● **Kutipan teks**
__________
Penjual obat di alun-alun atau lapangan terbuka yang biasanya mengandalkan cerita atau permainan untuk meraih simpati pendengarnya. Ia tak peduli ganti nama atau juapan obat apa saja. yang penting dapat uang.
Dahulu kala, sekitar tahun 70an, di Alun Alun Kraton Surakarta, ada seorang penjual obat panu bernama Pa Nuan. Ia terkenal. Bukan karena obatnya. Melainkan cara dia bercerita. Masa itu, jarang sekali ada orang yang pintar bercerita, meski ceritanya ngawur dan tanpa data. Harus diakui. ia seorang yang ekspresif. Ia mampu menerjemahkan setiap kata dan cerita, melalui mimik dan gerak tubuhnya.
Penjual Obat Panu
Sayang, tak sampai sebulan, ia menghilang. Seorang penjual rokok yang menggelar dagangannya di sekitar alun-alun itu mengatakan bahwa Pa Nuan telah kehilangan penonton sekaligus obat panu karena ia tak memiliki cerita lain yang menarik. Orang tak berkerumum lagi mendengarkan ceritanya, dan tak lagi beli obat panu.
Tak lama kemudian, di depan Bioskop UP ( Ura Patria) yang terletak di sebalah barat utara perempatan Pasar Pon di jalan, Brigjen Slamet Riyadi No 100 muncul seorang penjual obat cacing yang kala itu banyak menimpa warga Solo.
Penggemarnya banyak karena ceritanya baru dan lucu. Seorang penggemar penjual obat mengenal dia sebagai Pa Nuan penjual panu yang sekarang sudah berubah menjadi Hasiholan, seoerang penjual obat cacing dengan suara serak-serak basah. Nama Hasiholan – katanya-diberikan oleh sahabatnya seorang Batak karena ia disukai banyak orang.
Sebulan kemudian, Hasiholan menghilang. Muncul seorang penjual obat batuk yang sangat dikenal di depan Pasar Klewer. Namanya Raden Mas Kampret. Itu konon gelar yang diberikan oleh Keturunan Raja di Mangkunegaran Solo.
Penggemarnya banyak dan ia pinter bercerita tentang berbagai kraton di Indonesia. Lagi-lagi, tak lebih dari 30 hari, Raden Mas Kampret menghilang. Mungkin cerita yang dihafalkan tidak banyak dan ia kehilangan penggemarnya.
Sebagai penjual obat, Pa Nuan alias Hasiholan alias Raden Mas Kampret cerdas dalam mencari penggemar, dengan cara berjualan obat berbeda dan mencari penonton yang berbeda pula. Targetnya menjual obat tercapai dengan melakukan banyak perubahan nama dan pindah tempat.
Yohanes A
Saya ingat sosok serupa yang hidup di tahun 20an dengan nama A. Itu nama yang saya ingat. A saja, sebab nama lengkapnya sudah lupa dan tak penting pula untuk diingat. Hanya, ia pernah menjadi menteri yang dipecat karena bermasalah, lalu menjadi Gubernut Jakarta setelah mampu menyihir orang-orang mesjid dengan seribu janji yang tak pernah ditepati.
__________
● **Daftar yang disediakan**
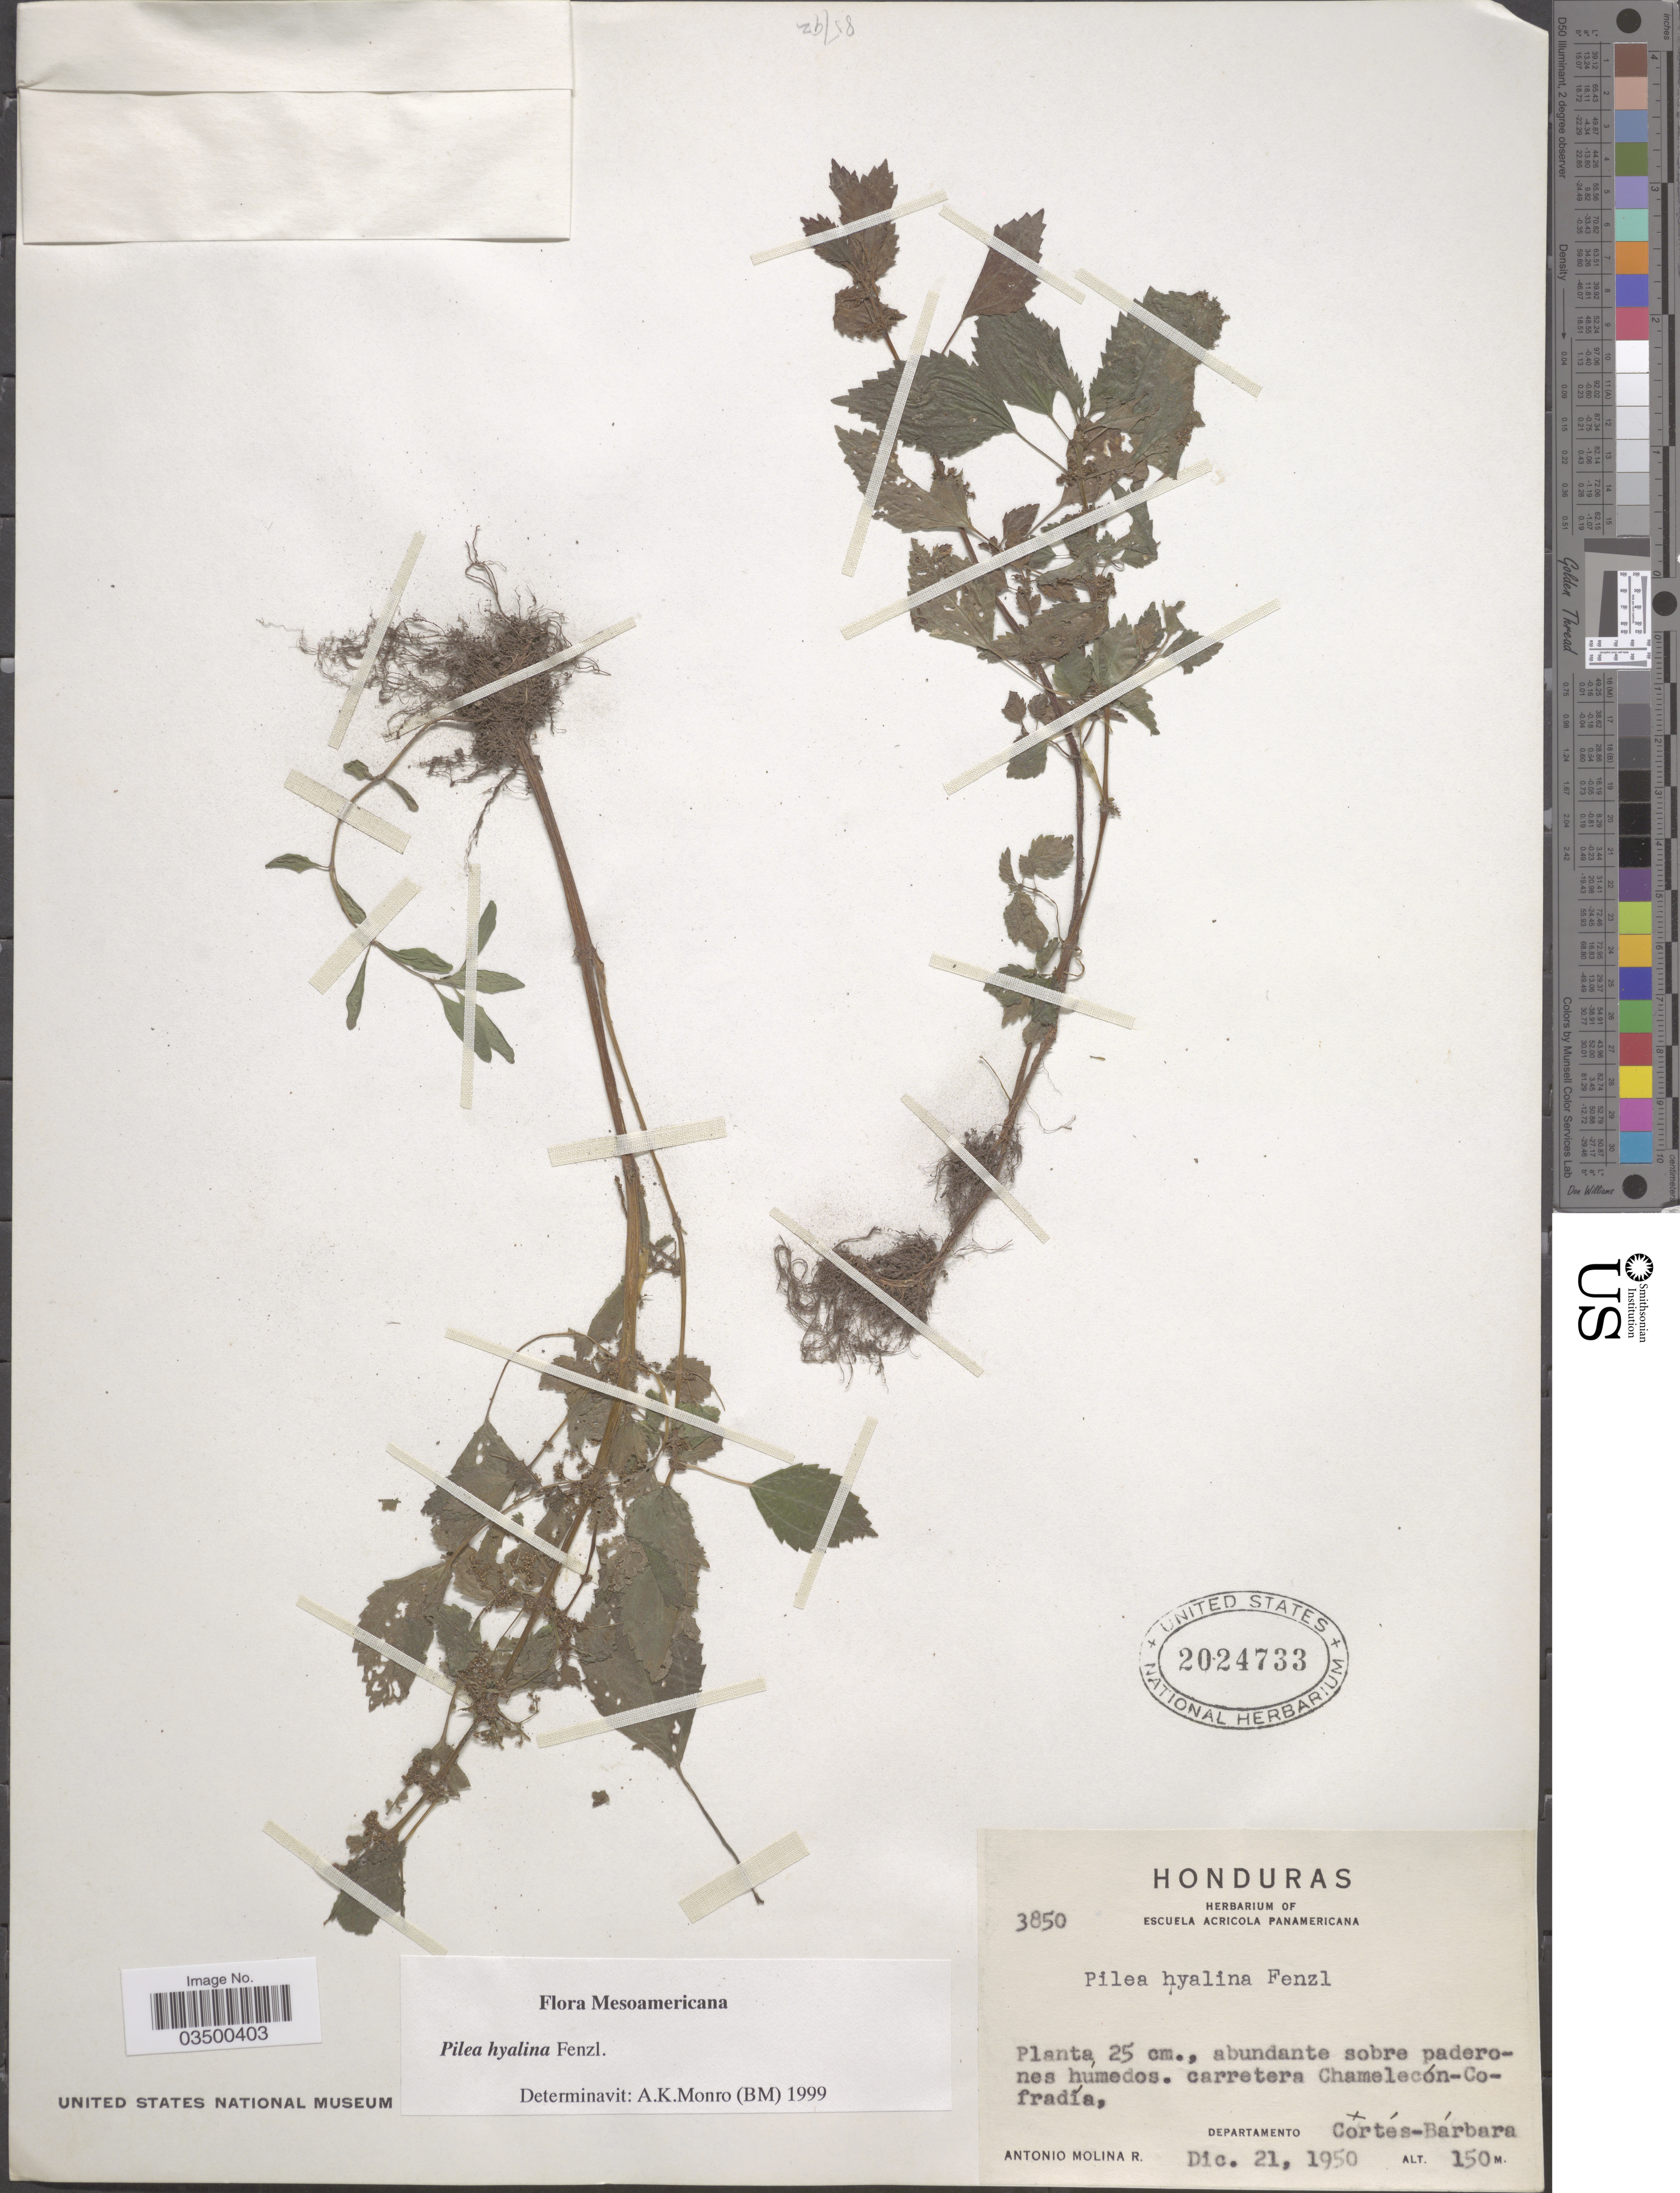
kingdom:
__________
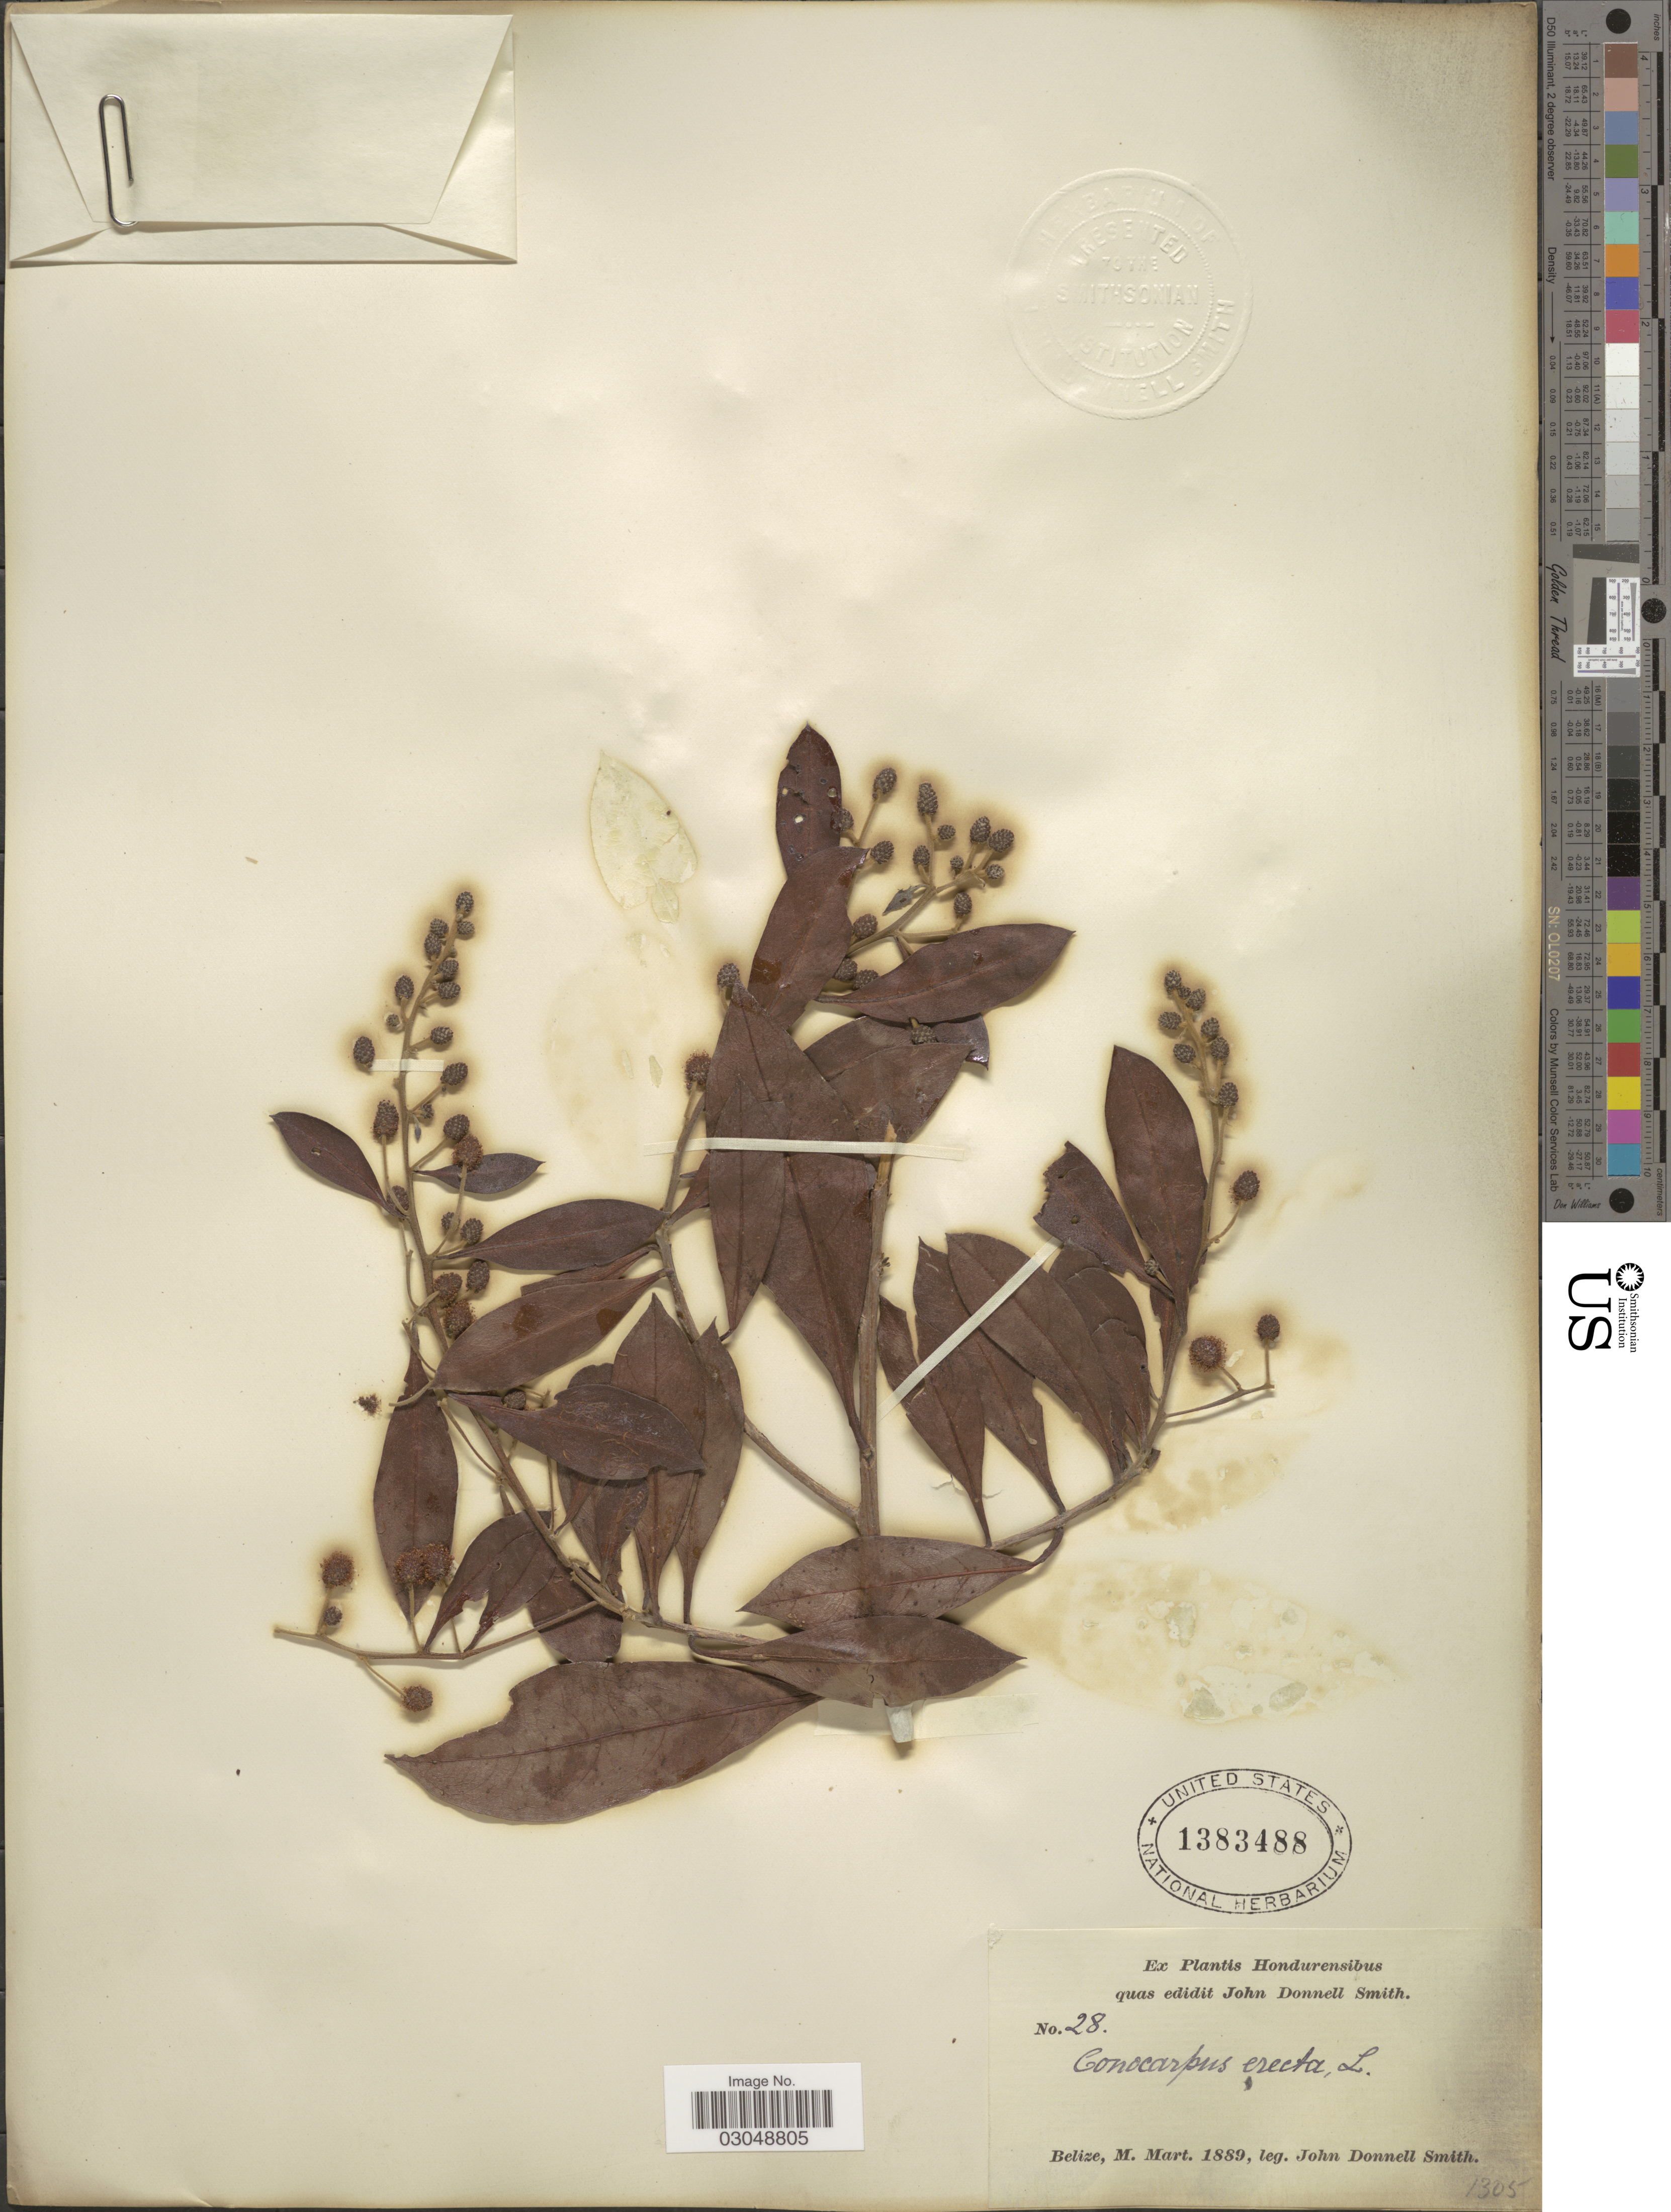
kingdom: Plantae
__________
● **Permintaan tertulis A**
Tentukan apakah setiap pernyataan berikut sesuai dengan teks tentang penjual obat, lalu jawab ya atau tidak dengan mengutip kata-kata penentunya dari teks: (i) Pa Nuan terkenal karena obatnya; (ii) nama Hasiholan diberikan oleh sahabatnya, seorang Batak; (iii) Raden Mas Kampret menjual obat batuk di depan Pasar Klewer.
● **Permintaan tertulis B**
Jawab pertanyaan berikut berdasarkan teks tentang penjual obat:
(i) Obat apa yang dijual Pa Nuan di Alun Alun Kraton Surakarta?
(ii) Di depan bioskop apa penjual obat cacing itu muncul?
(iii) Raden Mas Kampret pintar bercerita tentang apa?
Daftar tersebut tidak digunakan sama sekali di sini.

● **Jawaban lengkap A**
(i) Tidak: "Bukan karena obatnya. Melainkan cara dia bercerita."
(ii) Ya: "diberikan oleh sahabatnya seorang Batak"
(iii) Ya: "Muncul seorang penjual obat batuk yang sangat dikenal di depan Pasar Klewer."

● **Jawaban lengkap B**
(i) Obat panu.
(ii) Bioskop UP (Ura Patria).
(iii) Berbagai kraton di Indonesia.